McIntosh is a New Zealander born and bred but he came to Wales on holiday almost six years ago, decided to stay, and on New Year's Day, he thought, he would become eligible for a Welsh cap. Not so, according to the International Rugby Board which had ruled, last March, that players must sit out a three-year exclusion if they have played for another country. Three months previously, McIntosh had played for Scotland A against Italy, a game he had qualified for because of his Scottish grand-parentage. McIntosh is more than a little peeved: he would never have played that game if he had an inkling of what the IRB had up its sleeve.

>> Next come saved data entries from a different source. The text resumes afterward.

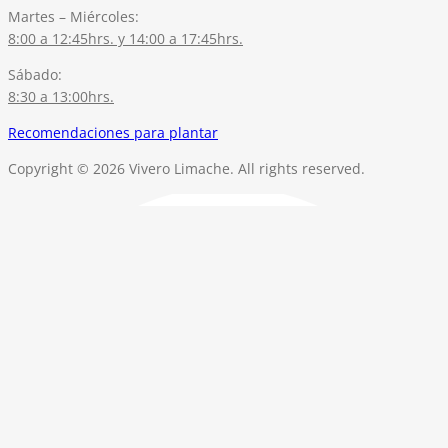
Martes – Miércoles:
8:00 a 12:45hrs. y 14:00 a 17:45hrs.
Sábado:
8:30 a 13:00hrs.
Recomendaciones para plantar
Copyright © 2026 Vivero Limache. All rights reserved.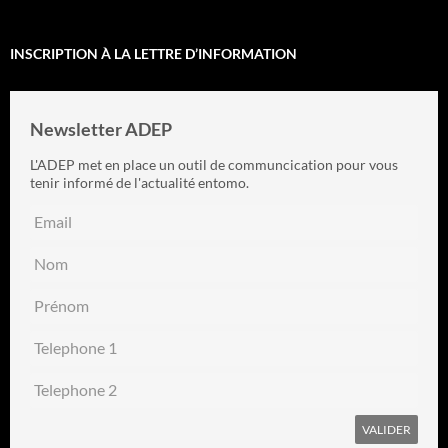
INSCRIPTION À LA LETTRE D’INFORMATION
Newsletter ADEP
L'ADEP met en place un outil de communcication pour vous
tenir informé de l'actualité entomo.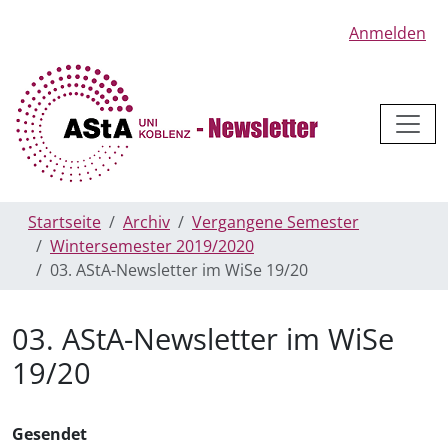
Anmelden
Startseite
Archiv
Vergangene Semester
Wintersemester 2019/2020
03. AStA-Newsletter im WiSe 19/20
03. AStA-Newsletter im WiSe
19/20
Gesendet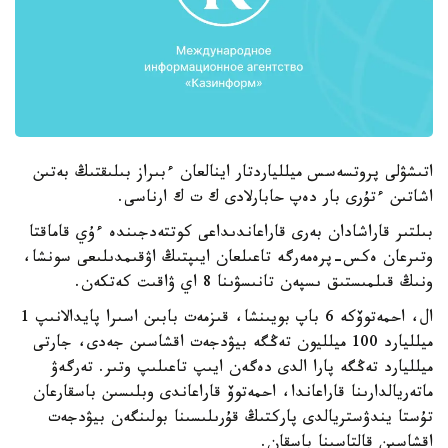
اتىشۋلى پروتسەسس ميللياردتار اينالعان ءبىراز بىلىقتىڭ بەتىن
اشاتىن ءتۇرى بار دەپ حابارلادى ك ت ك ارناسى.
بىلتىر قاراشادان بەرى قاراعاندىداعى كوتتەدجىندە ءۇي قاماقتا
وتىرعان ەكس-پرەمەرگە تاعىلعان ايىپتىڭ اۋقىمدىلىعى سونشا،
ونىڭ قىلمىستىق ىسپەن تانىسۋىنا 8 اي ۋاقىت كەتكەن.
ال، احمەتوۆكە 6 باپ بويىنشا، قىزمەت بابىن اسىرا پايدالانىپ 1
ميلليارد 100 ميلليون تەڭگە بيۋدجەت اقشاسىن جەدى، جارتى
ميلليارد تەڭگە پارا الدى دەگەن ايىپ تاعىلىپ وتىر. تەرگەۋ
ماتەريالدارىنا قاراعاندا، احمەتوۆ قاراعاندى وبلىسىن باسقارعان
تۇستا يندۋستريالدى پاركتىڭ قۇرىلىسىنا بولىنگەن بيۋدجەت
اقشاسىن قالتاسىنا باسقان.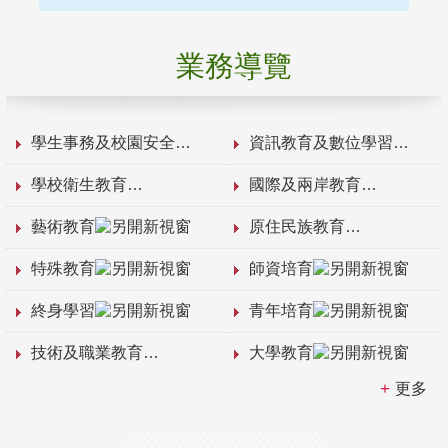
業務導覽
學生事務及校園安全
資訊教育及數位學習
學校衛生教育
國際及兩岸教育
藝術教育
原住民族教育
特殊教育
師資培育
終身學習
青年培育
技術及職業教育
大學教育
更多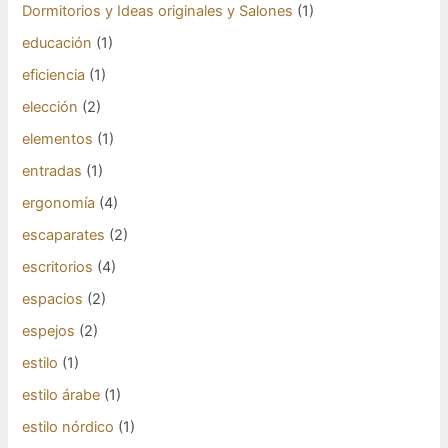
Dormitorios y Ideas originales y Salones
(1)
educación
(1)
eficiencia
(1)
elección
(2)
elementos
(1)
entradas
(1)
ergonomía
(4)
escaparates
(2)
escritorios
(4)
espacios
(2)
espejos
(2)
estilo
(1)
estilo árabe
(1)
estilo nórdico
(1)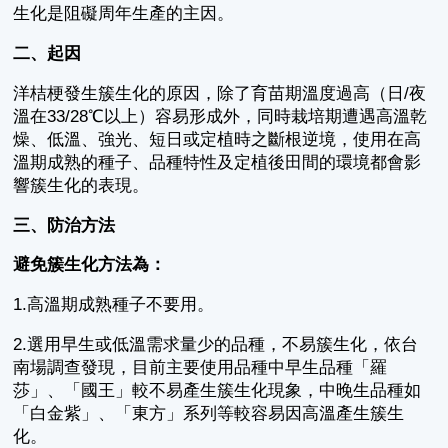
生化是阻礙周年生產的主因。
二、起因
洋桔梗發生簇生化的原因，除了育苗期溫度過高（日/夜
溫在33/28℃以上）容易形成外，同時栽培期遭遇高溫乾
燥、低溫、強光、短日或定植時之斷根逆境，使用在高
溫期成熟的種子、品種特性及定植後田間的環境都會影
響簇生化的表現。
三、防治方法
避免簇生化方法為：
1.高溫期成熟種子不要用。
2.選用早生或低溫需求量少的品種，不易簇生化，依台
南場調查發現，目前主要使用品種中早生品種「羅
莎」、「國王」較不易產生簇生化現象，中晚生品種如
「白金紫」、「東方」系列等較容易因高溫產生簇生
化。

"I'm adamant about that," he says. "After that game, I was picked for a national trial, and it was then that I had to make a decision. People say the full cap was there for me in Scotland, but I opted for Wales. I'm engaged to a Welsh girl, I've got a son who is Welsh, my friends are Welsh, Wales is my destiny."

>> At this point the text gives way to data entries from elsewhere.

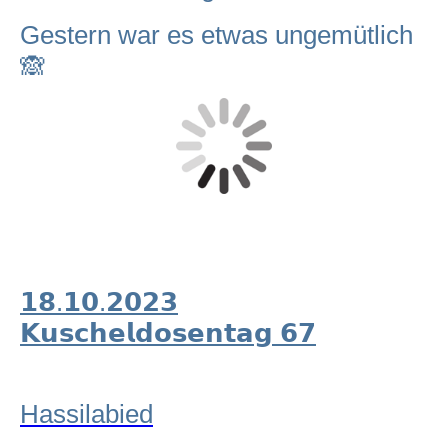
Gestern war es etwas ungemütlich
🙈
𝟭𝟴.𝟭𝟬.𝟮𝟬𝟮𝟯
𝗞𝘂𝘀𝗰𝗵𝗲𝗹𝗱𝗼𝘀𝗲𝗻𝘁𝗮𝗴 𝟲𝟳
Hassilabied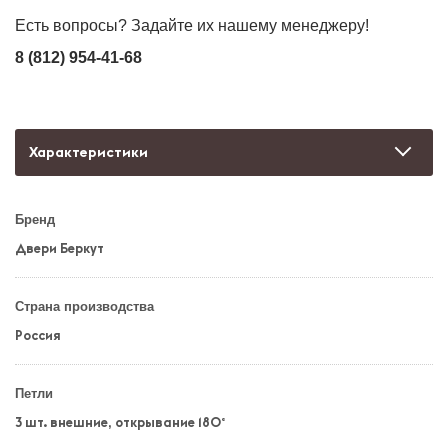
Есть вопросы? Задайте их нашему менеджеру!
8 (812) 954-41-68
Характеристики
Бренд
Двери Беркут
Страна производства
Россия
Петли
3 шт. внешние, открывание 180°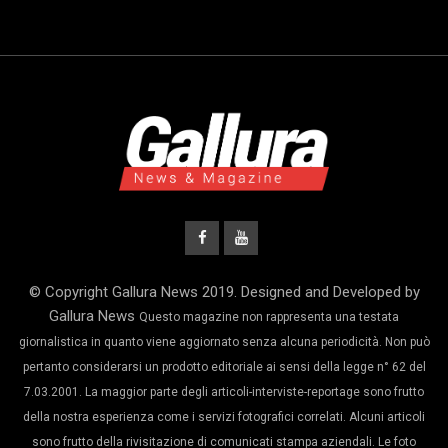
© Copyright Gallura News 2019. Designed and Developed by
Gallura News
Questo magazine non rappresenta una testata
giornalistica in quanto viene aggiornato senza alcuna periodicità. Non può
pertanto considerarsi un prodotto editoriale ai sensi della legge n° 62 del
7.03.2001. La maggior parte degli articoli-interviste-reportage sono frutto
della nostra esperienza come i servizi fotografici correlati. Alcuni articoli
sono frutto della rivisitazione di comunicati stampa aziendali. Le foto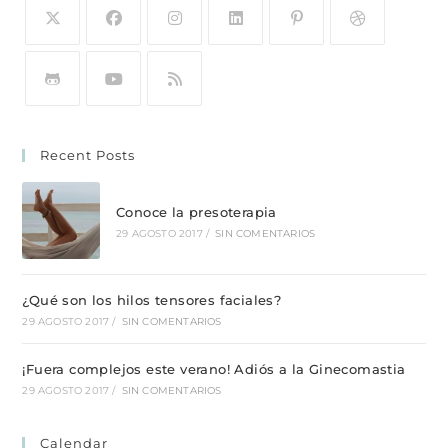
Recent Posts
Conoce la presoterapia
29 AGOSTO 2017
/
SIN COMENTARIOS
¿Qué son los hilos tensores faciales?
29 AGOSTO 2017
/
SIN COMENTARIOS
¡Fuera complejos este verano! Adiós a la Ginecomastia
29 AGOSTO 2017
/
SIN COMENTARIOS
Calendar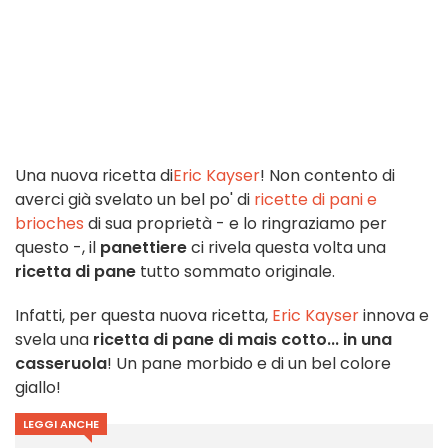
Una nuova ricetta di
Eric Kayser
! Non contento di
averci già svelato un bel po' di
ricette di pani e
brioches
di sua proprietà - e lo ringraziamo per
questo -, il
panettiere
ci rivela questa volta una
ricetta di pane
tutto sommato originale.
Infatti, per questa nuova ricetta,
Eric Kayser
innova e
svela una
ricetta di pane di mais cotto... in una
casseruola
! Un pane morbido e di un bel colore
giallo!
LEGGI ANCHE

The ironies are many. Had McIntosh lived in England, he could have played for the national side after three years' residency; had he lived in Hong Kong, he could have been an international after just six months. It was only because he waited so long to qualify for Wales - where such a tough stance is taken to international fly-by-nights - that he was in a position to trip on the then unwritten IRB rule.

Furthermore, at the start of the season, McIntosh received notification from the Welsh RU to say that he would soon be eligible. It was only after Lewis's injury, when McIntosh's Welsh cap became imminent, that a journalist rang the IRB to check his eligibility. Had that call not been made, it seems quite likely that no one would have realised the situation and McIntosh would probably be walking on to the Parc des Princes in January for his first international cap.

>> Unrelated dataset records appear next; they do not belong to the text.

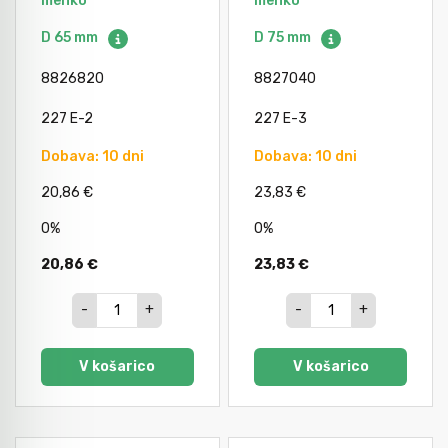
mehko
mehko
Avtomobilsko orodje
D 65 mm
D 75 mm
8826820
8827040
Inštalatersko orodje
227 E-2
227 E-3
Dobava: 10 dni
Dobava: 10 dni
Krivilci cevi
20,86 €
23,83 €
Razno
0%
0%
20,86 €
23,83 €
Gozdarsko orodje
-
+
-
+
Tesarsko orodje
V košarico
V košarico
Dom in vrt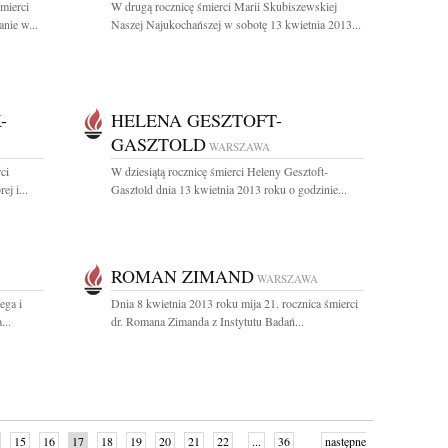
mierci
W drugą rocznicę śmierci Marii Skubiszewskiej
nie w...
Naszej Najukochańszej w sobotę 13 kwietnia 2013...
-
HELENA GESZTOFT-
GASZTOLD
WARSZAWA
ci
W dziesiątą rocznicę śmierci Heleny Gesztoft-
j i...
Gasztold dnia 13 kwietnia 2013 roku o godzinie...
ROMAN ZIMAND
WARSZAWA
ega i
Dnia 8 kwietnia 2013 roku mija 21. rocznica śmierci
...
dr. Romana Zimanda z Instytutu Badań...
15
16
17
18
19
20
21
22
...
36
następne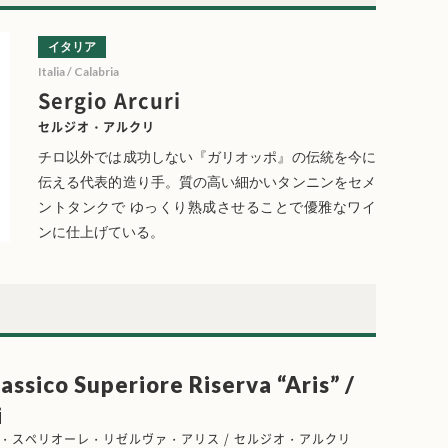
イタリア
Italia / Calabria
Sergio Arcuri
セルジオ・アルクリ
チロ以外では成功しない『ガリオッポ』の伝統を今に
伝える代表的造り手。質の高い細かいタンニンをセメ
ントタンクで ゆっくり熟成させることで優雅なワイ
ンに仕上げている。
assico Superiore Riserva “Aris” /
i
・スペリオーレ・リゼルヴァ・アリス / セルジオ・アルクリ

Neil Jenkins, McIntosh's club-mate and work colleague, was outraged by the situation and went on national television to say so. McIntosh is so outraged that he is already planning an appeal. His life's ambition is to play for Wales against the All Blacksand this seemed a distinct possibility in the summer's World Cup. "But," he says, "I've been given another two-year sentence to serve. And it really does seem like a sentence now."

THE fashion police would have had their hands full on Grandstand last Saturday where Mick Skinner was doing his best to challenge Barry Venison (Football Focus) for the worst-dressed-pundit-of-the-year award. Skinner appeared in jeans, velvet jacket, white wing-collar shirt and burgundy bow-tie. By full-time, however, the jacket had gone, arousing suspicion that either the police had, in fact, moved in. Or maybe a studio producer had interjected, concerned about the possibility of cracked camera lenses.Not so. He had simply found the studio lights to hot to handle and the jacket had come off: too great a physical challenge, even for a monster of fashion like Skinner.

FINALLY, some Christmas gift tips for the rugby fan who thought he had everything. Highly recommended is the Ieuan Evans range of fragrances, Ieuan No 14 and Ieuan No 8 (the presentation pack costs £19.99 from Body Reform in Cardiff and Bristol). Proceeds go to a charity for injured Welsh players, so a seasonal sales boom might help the eponymous No 14 get back on the pitch. Stocking fillers could come from the new Twickenham East Stand shop: Twickers knickers (complete with embroidered England rose) an d key rings (with three genuine blades of Twickers grass) are going for £3 each. For £250, you can pick up the shirt worn by the All Black Alan Hewson when he broke the world points record with 27 points against Australia (mail order from Rugby Relics,6

1 Leonard St, Neath). Slightly cheaper are official World Cup condoms, though you'll have to fly to South Africa to find one.